Слуга с сомнением посмотрел на свёрнутый листок. И показалось вдруг, что моя задумка провалится — он сразу всё расскажет хозяину. В послании не было написано ничего особо секретного, да и вряд ли кто-то несведущий поймёт, о чём речь на самом деле. Всего лишь просьба Донате дождаться меня, а уж по какому поводу — она догадается. Но всё равно не хотелось, чтобы Имре прочитал её. Его любопытство казалось если не опасным, то весьма неприятным и тягостным.
Василе поразмыслил немного, разглядывая блестящие монеты в своей ладони. Шмыгнул носом и вновь поднял на меня взгляд.
— Хорошо, — кивнул и улыбнулся наконец, довольный.
— И прошу, не говори ничего унбару Фаркашу. Пусть это будет наша маленькая тайна.
— Не скажу — парнишка замотал головой. — А то он ещё деньги заберёт.
Я отпустила Василе, немного успокоившись, что моя весточка, возможно, дойдёт до Донаты, если той удалось вырваться из Пьятра Гри. Неизвестно, безопасно ли ей оставаться в “Одиноком буке” дольше нужного, но она хваткая и хитрая, как лиса — а потому найдёт способ укрыться. В том я почти не сомневалась. Лишь бы с ней всё было хорошо.
После того, как Имре Фаркаш уехал, мы с Рэзваном проводили Маркуша в его комнату. Он порывался пойти с нами — знакомиться с замком, но всё же поддался на уговоры не нагружать свою спину больше нужного. И без того поход в столовую, а потом во двор без кресла сильно его утомил.
И скоро Анделналт показался мне ещё более огромным, чем раньше. Мы кружили связанными друг с другом переходами. Заглядывали в комнаты служанок и в каморки с травами. Ходили вокруг кухни и слушали ворчание поварих, которым якобы мешали.
Затем спустились в рощу за стеной замка, где особенно любил гулять младший де ла Фиер. Здесь росли те самые ели, которые я уже видела с башни. Рэзван провёл меня вдоль хорошо протоптанной тропинки — и мысли помалу прояснились, стали легче от этого неповторимо ароматного и свежего духа, что наполнял всё вокруг. Лёгкий ветер только едва качал тяжёлые ветви и трогал волосы. Здесь было не так душно, как вокруг замка. Влага, что после долгого дождя висела в воздухе, необъяснимо рассеивалась в тени елей — и потому среди них хотелось задержаться. Неудивительно, что Маркуш выделяет это место.
Далеко мы не ушли, скоро вернулись в замок. И отчего-то стояла там особая звенящая тишина, когда кожей ощущается напряжение, что пронизывает её, не давая поверить в видимое спокойствие. Даже Рэзван не сразу смог понять, в чём причина. Но мы ещё не успели добраться до Альдора, который сегодня, кажется, не собирался никуда выезжать, несмотря на подходящую для того погоду, как навстречу попалась одна из экономок, что помогали мажордому в управлении хозяйством замка — офэми Алессия.
— Что происходит? — остановил её Рэзван.
Тут хочешь-не хочешь придумаешь себе самое страшное. Когда в замке живут сразу два нестабильных брата. Один того и гляди спалит что-нибудь дотла, а с другим тоже может произойти невесть что.

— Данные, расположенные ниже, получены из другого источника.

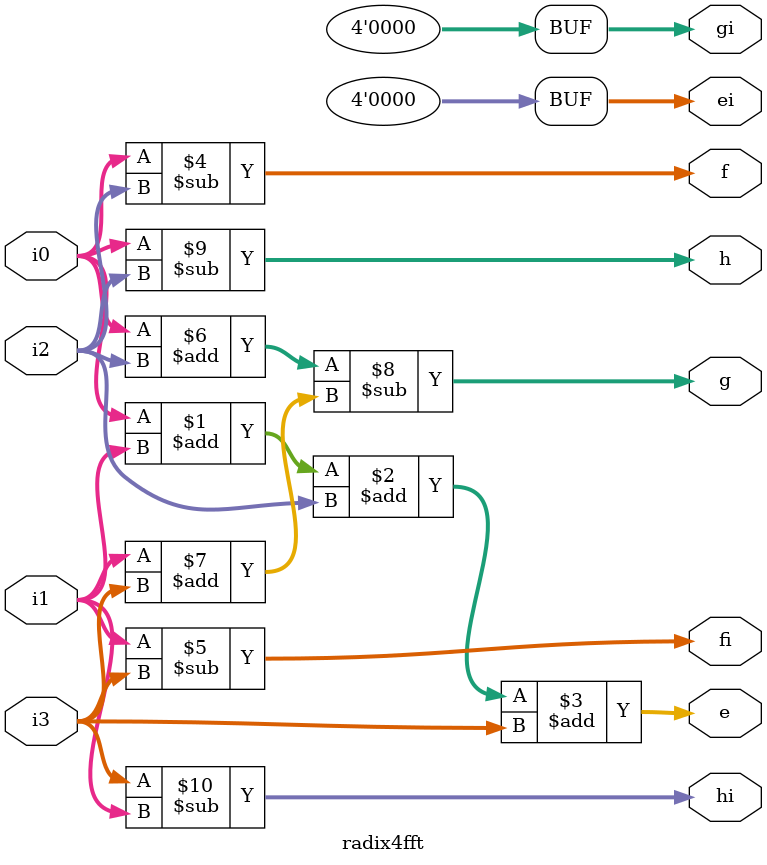
<source format=v>
`timescale 1ns / 1ps
module radix4fft(i0,i1,i2,i3,e,ei,f,fi,g,gi,h,hi);

input signed [1:0]i0;
input signed [1:0]i1;
input signed [1:0]i2;
input signed [1:0]i3;
output signed [3:0]e;
output signed [3:0]ei;
output signed [3:0]f;
output signed [3:0]fi;
output signed [3:0]g;
output signed [3:0]gi;
output signed [3:0]h;
output signed [3:0]hi;

assign e=i0+i1+i2+i3;
assign ei=4'b0;

assign f=i0-i2;
assign fi=i1-i3;

assign g=i0+i2-(i1+i3);
assign gi=4'b0;

assign h=i0-i2;
assign hi=i3-i1;

endmodule
</source>
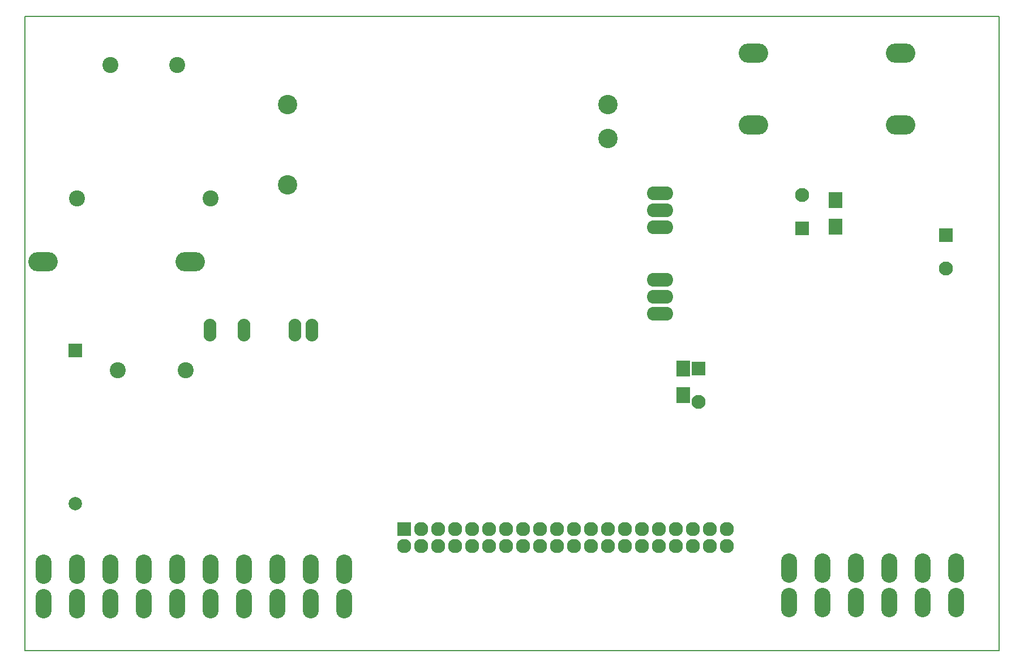
<source format=gbr>
G04 #@! TF.FileFunction,Soldermask,Bot*
%FSLAX46Y46*%
G04 Gerber Fmt 4.6, Leading zero omitted, Abs format (unit mm)*
G04 Created by KiCad (PCBNEW 4.0.2+e4-6225~38~ubuntu15.10.1-stable) date 2016. máj. 17., kedd, 21.14.01 CEST*
%MOMM*%
G01*
G04 APERTURE LIST*
%ADD10C,0.100000*%
%ADD11C,0.150000*%
%ADD12O,2.400000X4.400000*%
%ADD13R,2.000000X2.000000*%
%ADD14C,2.000000*%
%ADD15C,2.398980*%
%ADD16R,2.127200X2.127200*%
%ADD17O,2.127200X2.127200*%
%ADD18R,2.000000X2.400000*%
%ADD19O,3.900120X2.099260*%
%ADD20O,1.924000X3.400000*%
%ADD21C,2.400000*%
%ADD22C,2.900000*%
%ADD23O,4.400500X2.899360*%
%ADD24C,2.100000*%
%ADD25R,2.100000X2.100000*%
G04 APERTURE END LIST*
D10*
D11*
X180000000Y-30000000D02*
X180000000Y-30500000D01*
X34250000Y-30000000D02*
X180000000Y-30000000D01*
X34250000Y-125000000D02*
X34250000Y-30000000D01*
X180000000Y-125000000D02*
X34250000Y-125000000D01*
X180000000Y-30500000D02*
X180000000Y-125000000D01*
D12*
X37024000Y-117984000D03*
X42024000Y-117984000D03*
X47024000Y-117984000D03*
X52024000Y-117984000D03*
X57024000Y-117984000D03*
X62024000Y-117984000D03*
X67024000Y-117984000D03*
X72024000Y-117984000D03*
X77024000Y-117984000D03*
X82024000Y-117984000D03*
X37024000Y-112784000D03*
X42024000Y-112784000D03*
X47024000Y-112784000D03*
X52024000Y-112784000D03*
X57024000Y-112784000D03*
X62024000Y-112784000D03*
X67024000Y-112784000D03*
X72024000Y-112784000D03*
X77024000Y-112784000D03*
X82024000Y-112784000D03*
D13*
X41750000Y-80000000D03*
D14*
X41750000Y-103000000D03*
D15*
X48170000Y-83000000D03*
X58330000Y-83000000D03*
D16*
X90938000Y-106754000D03*
D17*
X90938000Y-109294000D03*
X93478000Y-106754000D03*
X93478000Y-109294000D03*
X96018000Y-106754000D03*
X96018000Y-109294000D03*
X98558000Y-106754000D03*
X98558000Y-109294000D03*
X101098000Y-106754000D03*
X101098000Y-109294000D03*
X103638000Y-106754000D03*
X103638000Y-109294000D03*
X106178000Y-106754000D03*
X106178000Y-109294000D03*
X108718000Y-106754000D03*
X108718000Y-109294000D03*
X111258000Y-106754000D03*
X111258000Y-109294000D03*
X113798000Y-106754000D03*
X113798000Y-109294000D03*
X116338000Y-106754000D03*
X116338000Y-109294000D03*
X118878000Y-106754000D03*
X118878000Y-109294000D03*
X121418000Y-106754000D03*
X121418000Y-109294000D03*
X123958000Y-106754000D03*
X123958000Y-109294000D03*
X126498000Y-106754000D03*
X126498000Y-109294000D03*
X129038000Y-106754000D03*
X129038000Y-109294000D03*
X131578000Y-106754000D03*
X131578000Y-109294000D03*
X134118000Y-106754000D03*
X134118000Y-109294000D03*
X136658000Y-106754000D03*
X136658000Y-109294000D03*
X139198000Y-106754000D03*
X139198000Y-109294000D03*
D12*
X148524000Y-117824000D03*
X153524000Y-117824000D03*
X158524000Y-117824000D03*
X163524000Y-117824000D03*
X168524000Y-117824000D03*
X173524000Y-117824000D03*
X148524000Y-112624000D03*
X153524000Y-112624000D03*
X158524000Y-112624000D03*
X163524000Y-112624000D03*
X168524000Y-112624000D03*
X173524000Y-112624000D03*
D18*
X155500000Y-61500000D03*
X155500000Y-57500000D03*
X132750000Y-82750000D03*
X132750000Y-86750000D03*
D19*
X129260000Y-59040000D03*
X129260000Y-56500000D03*
X129260000Y-61580000D03*
D20*
X61958000Y-76970000D03*
X67038000Y-76970000D03*
X74658000Y-76970000D03*
X77198000Y-76970000D03*
D19*
X129260000Y-71994000D03*
X129260000Y-69454000D03*
X129260000Y-74534000D03*
D21*
X42000000Y-57250000D03*
X62000000Y-57250000D03*
X47000000Y-37250000D03*
X57000000Y-37250000D03*
D22*
X73500000Y-43250000D03*
X73500000Y-55250000D03*
X121500000Y-43250000D03*
X121500000Y-48250000D03*
D23*
X36998520Y-66750000D03*
X59000000Y-66750000D03*
X165250740Y-46250000D03*
X143249260Y-46250000D03*
X165250740Y-35500000D03*
X143249260Y-35500000D03*
D24*
X172000000Y-67750000D03*
D25*
X172000000Y-62750000D03*
D24*
X150500000Y-56750000D03*
D25*
X150500000Y-61750000D03*
D24*
X135000000Y-87750000D03*
D25*
X135000000Y-82750000D03*
M02*

</source>
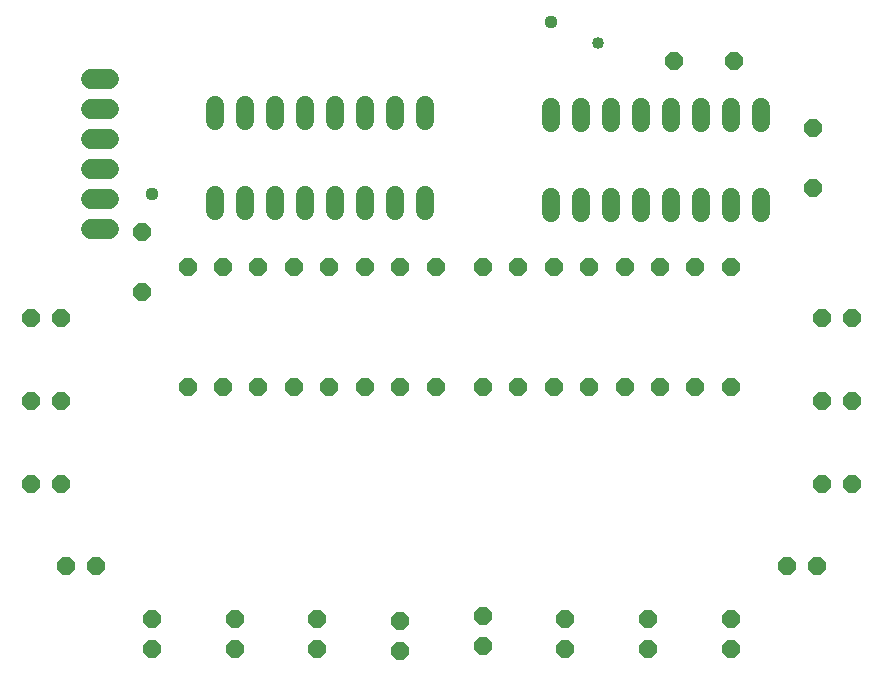
<source format=gbr>
G04 EAGLE Gerber RS-274X export*
G75*
%MOMM*%
%FSLAX34Y34*%
%LPD*%
%INSoldermask Bottom*%
%IPPOS*%
%AMOC8*
5,1,8,0,0,1.08239X$1,22.5*%
G01*
%ADD10C,1.524000*%
%ADD11C,1.727200*%
%ADD12P,1.649562X8X292.500000*%
%ADD13P,1.649562X8X22.500000*%
%ADD14P,1.649562X8X202.500000*%
%ADD15C,1.109600*%
%ADD16C,1.016000*%


D10*
X213600Y417836D02*
X213600Y431044D01*
X239000Y431044D02*
X239000Y417836D01*
X366000Y417836D02*
X366000Y431044D01*
X391400Y431044D02*
X391400Y417836D01*
X264400Y417836D02*
X264400Y431044D01*
X289800Y431044D02*
X289800Y417836D01*
X340600Y417836D02*
X340600Y431044D01*
X315200Y431044D02*
X315200Y417836D01*
X391400Y494036D02*
X391400Y507244D01*
X366000Y507244D02*
X366000Y494036D01*
X340600Y494036D02*
X340600Y507244D01*
X315200Y507244D02*
X315200Y494036D01*
X289800Y494036D02*
X289800Y507244D01*
X264400Y507244D02*
X264400Y494036D01*
X239000Y494036D02*
X239000Y507244D01*
X213600Y507244D02*
X213600Y494036D01*
D11*
X123320Y402900D02*
X108080Y402900D01*
X108080Y428300D02*
X123320Y428300D01*
X123320Y453700D02*
X108080Y453700D01*
X108080Y479100D02*
X123320Y479100D01*
X123320Y504500D02*
X108080Y504500D01*
X108080Y529900D02*
X123320Y529900D01*
D12*
X151850Y399680D03*
X151850Y348880D03*
X720000Y487900D03*
X720000Y437100D03*
D13*
X602220Y545080D03*
X653020Y545080D03*
D12*
X190000Y370800D03*
X190000Y269200D03*
D14*
X82700Y327000D03*
X57300Y327000D03*
D12*
X220000Y370800D03*
X220000Y269200D03*
X250000Y370800D03*
X250000Y269200D03*
X280000Y370800D03*
X280000Y269200D03*
X310000Y370800D03*
X310000Y269200D03*
X340000Y370800D03*
X340000Y269200D03*
X370000Y370800D03*
X370000Y269200D03*
X400000Y370800D03*
X400000Y269200D03*
D14*
X82700Y257000D03*
X57300Y257000D03*
X82700Y187000D03*
X57300Y187000D03*
X112700Y117000D03*
X87300Y117000D03*
D12*
X160000Y72700D03*
X160000Y47300D03*
X230000Y72700D03*
X230000Y47300D03*
X300000Y72700D03*
X300000Y47300D03*
D10*
X498100Y416396D02*
X498100Y429604D01*
X523500Y429604D02*
X523500Y416396D01*
X650500Y416396D02*
X650500Y429604D01*
X675900Y429604D02*
X675900Y416396D01*
X548900Y416396D02*
X548900Y429604D01*
X574300Y429604D02*
X574300Y416396D01*
X625100Y416396D02*
X625100Y429604D01*
X599700Y429604D02*
X599700Y416396D01*
X675900Y492596D02*
X675900Y505804D01*
X650500Y505804D02*
X650500Y492596D01*
X625100Y492596D02*
X625100Y505804D01*
X599700Y505804D02*
X599700Y492596D01*
X574300Y492596D02*
X574300Y505804D01*
X548900Y505804D02*
X548900Y492596D01*
X523500Y492596D02*
X523500Y505804D01*
X498100Y505804D02*
X498100Y492596D01*
D12*
X440000Y370800D03*
X440000Y269200D03*
X370000Y70600D03*
X370000Y45200D03*
X470000Y370800D03*
X470000Y269200D03*
X500000Y370800D03*
X500000Y269200D03*
X530000Y370800D03*
X530000Y269200D03*
X560000Y370800D03*
X560000Y269200D03*
X590000Y370800D03*
X590000Y269200D03*
X620000Y370800D03*
X620000Y269200D03*
X650000Y370800D03*
X650000Y269200D03*
X440000Y74600D03*
X440000Y49200D03*
X510000Y72700D03*
X510000Y47300D03*
X580000Y72700D03*
X580000Y47300D03*
X650000Y72700D03*
X650000Y47300D03*
D13*
X697300Y117000D03*
X722700Y117000D03*
X727300Y187000D03*
X752700Y187000D03*
X727300Y257000D03*
X752700Y257000D03*
X727300Y327000D03*
X752700Y327000D03*
D15*
X160000Y432500D03*
D16*
X537500Y560000D03*
D15*
X497500Y577500D03*
M02*

</source>
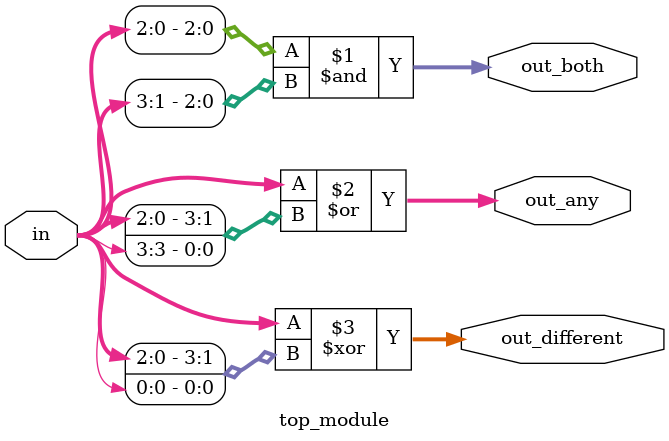
<source format=sv>
module top_module (
	input [3:0] in,
	output [2:0] out_both,
	output [3:0] out_any,
	output [3:0] out_different
);

	assign out_both = in[2:0] & in[3:1];
	assign out_any = in | {in[2:0], in[3]};
	assign out_different = in ^ {in[2:0], in[0]};

endmodule

</source>
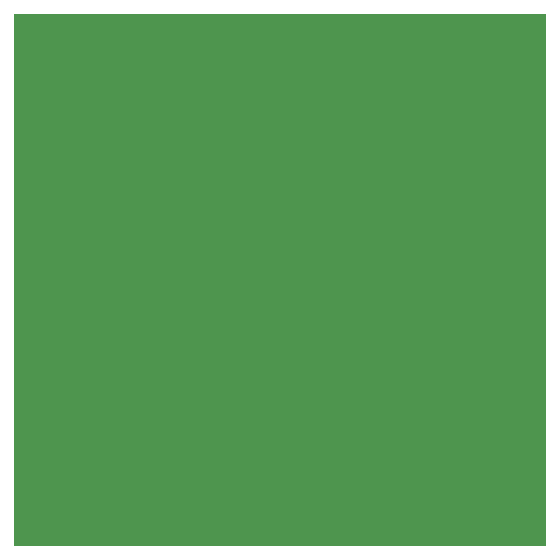
<source format=gbr>
G04 DipTrace 2.4.0.2*
%INBoard.gbr*%
%MOIN*%
%ADD11C,0.0055*%
%FSLAX44Y44*%
G04*
G70*
G90*
G75*
G01*
%LNBoardPoly*%
%LPD*%
G36*
X3937Y21654D2*
D11*
X21654D1*
Y3937D1*
X3937D1*
Y21654D1*
G37*
M02*

</source>
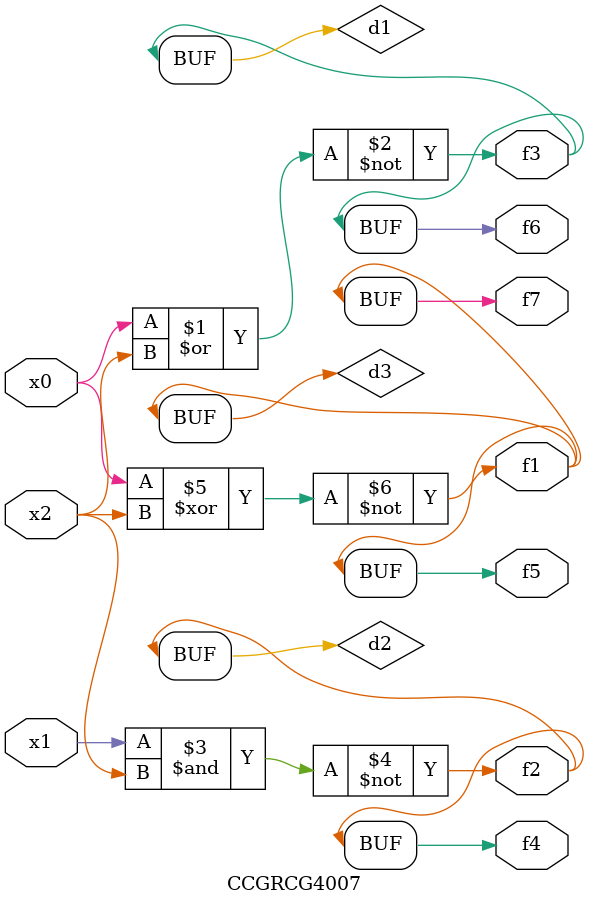
<source format=v>
module CCGRCG4007(
	input x0, x1, x2,
	output f1, f2, f3, f4, f5, f6, f7
);

	wire d1, d2, d3;

	nor (d1, x0, x2);
	nand (d2, x1, x2);
	xnor (d3, x0, x2);
	assign f1 = d3;
	assign f2 = d2;
	assign f3 = d1;
	assign f4 = d2;
	assign f5 = d3;
	assign f6 = d1;
	assign f7 = d3;
endmodule

</source>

— Приехала офате Трандафир, — сразу же выпалила та. — Сама добралась. Она сейчас говорит с унбаром де ла Фиером. Он очень злой.
Мажордом вздохнул так тяжко, будто узнал о смерти родственника. Он отпустил женщину, которая торопилась куда-то со стопкой свежих простыней, словно просто чем-то хотела занять руки. И тут только я ощутила, что в замке, и без того всегда хорошо нагретом, стало едва не жарко. Вот, видно, как слуги узнавали, в каком настроении сейчас пребывает хозяин. Если приезд офате Трандафир вызвал такой его гнев, то ей самой можно было сейчас только посочувствовать. Как бы не пришлось выметать после оставшуюся от неё кучку золы.